Der Kläger ist auch zu Recht in Anspruch genommen worden, selbst wenn die entsprechenden Dienste von seinem Sohn in Anspruch genommen worden sind. Denn der Kläger haftet für Telefongespräche eines Familienmitgliedes nach den Regeln der Anscheinsvollmacht (vgl. OLG Köln in NJW-RR 1994, Seite 177). Dabei hätte es, wenn der Kläger entsprechende Telefongespräche seines minderjährigen Sohnes nicht gewollt hätte, dem Kläger oblegen, entsprechende Vorsorgemaßnahmen zu treffen, ggfls. auch eine Sperre der Auskunftsrufnummern zu beantragen.

Der Vertrag und die Forderungen sind auch nicht wegen Sittenwidrigkeit unwirksam. Die durch den Kläger der Beklagten vorgeworfene Umgehung einer möglichen Sperrung von 0900-Nummern ist von der gesetzlichen Regelung vorgesehen und entsprechend zulässig.

In den "Regeln für die Zuteilung von Rufnummern für Auskunftsdienste" wird zu der Art solcher Dienste vorgeschrieben, dass Auskunftsdienste im Sinne der Regel bundesweit jederzeit telefonisch vorwahlfrei erreichbare Informationsdienste sind, die ausschließlich der Weitergabe von Rufnummern, Name und Anschrift und zusätzlichen Angaben von Telekommunikationsnutzern dienen. Auch die Weitervermittlung zu einer erfragten Rufnummer kann Bestandteil des Auskunftsdienstes sein. Entsprechend ist auch bei Anwahl der Rufnummer ... eine Weitervermittlung auf andere Rufnummern zulässig. Eine irgendwie geartete Einschränkung, an welche Rufnummern weitergeleitet werden darf oder nicht, ist vom Gesetzgeber nicht getroffen worden. Entsprechend kann auch an Sex-Telefonnummern weitervermitteln werden, wenn vorher die Kosten für ein solches Telefongespräch mitgeteilt werden. Letzteres ist unstreitig in den vorliegenden Fällen geschehen.
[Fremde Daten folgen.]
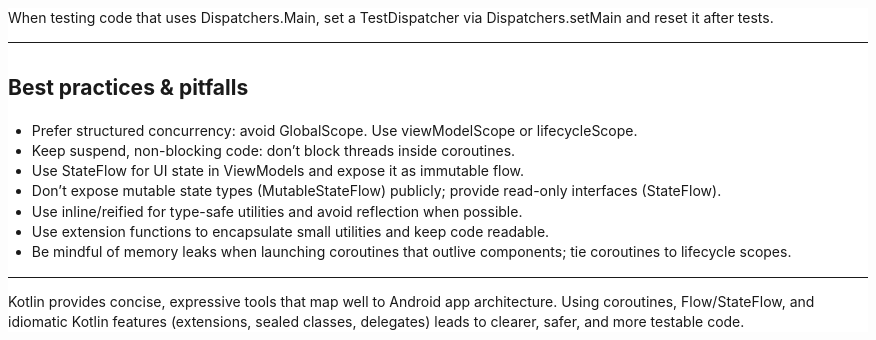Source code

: When testing code that uses Dispatchers.Main, set a TestDispatcher via Dispatchers.setMain and reset it after tests.

---

## Best practices & pitfalls

- Prefer structured concurrency: avoid GlobalScope. Use viewModelScope or lifecycleScope.
- Keep suspend, non-blocking code: don’t block threads inside coroutines.
- Use StateFlow for UI state in ViewModels and expose it as immutable flow.
- Don’t expose mutable state types (MutableStateFlow) publicly; provide read-only interfaces (StateFlow).
- Use inline/reified for type-safe utilities and avoid reflection when possible.
- Use extension functions to encapsulate small utilities and keep code readable.
- Be mindful of memory leaks when launching coroutines that outlive components; tie coroutines to lifecycle scopes.

---

Kotlin provides concise, expressive tools that map well to Android app architecture. Using coroutines, Flow/StateFlow, and idiomatic Kotlin features (extensions, sealed classes, delegates) leads to clearer, safer, and more testable code.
Es bedarf keiner Erörterung, dass es jedem erwachsenem Menschen frei steht, entsprechende Rufnummern anzurufen und sich zu solchen Rufnummern vermitteln zu lassen. Der Telefonbetreiber kann in der Regel nicht wissen, ob derjenige, der ihn anruft, volljährig oder vom Inhaber des Telefonanschlusses zur Durchführung des Telefongespräches bevollmächtigt ist. Dem Telefonbetreiber ist es in der Praxis nicht möglich, diesbezüglich eine Unterscheidung zu treffen. Sofern er seine ihm vom Gesetz auferlegten Verpflichtungen erfüllt – was vorliegend unstreitig der Fall war – kann der Telefonbetreiber davon ausgehen, dass eine berechtigte Person anruft und darf ihr gegenüber seine Dienste erbringen und entsprechend auch an andere Telefonnummern vermitteln. Wenn der Anschlussinhaber dies in Bezug auf bestimmte Personen nicht will, ist er selbst gehalten, entsprechende Vorkehrungen zu treffen, die dies verhindern.

Die Klage war folglich abzuweisen.

Die prozessualen Nebenentscheidungen folgen aus §§ 91, 708 Ziffer 11, 711 ZPO.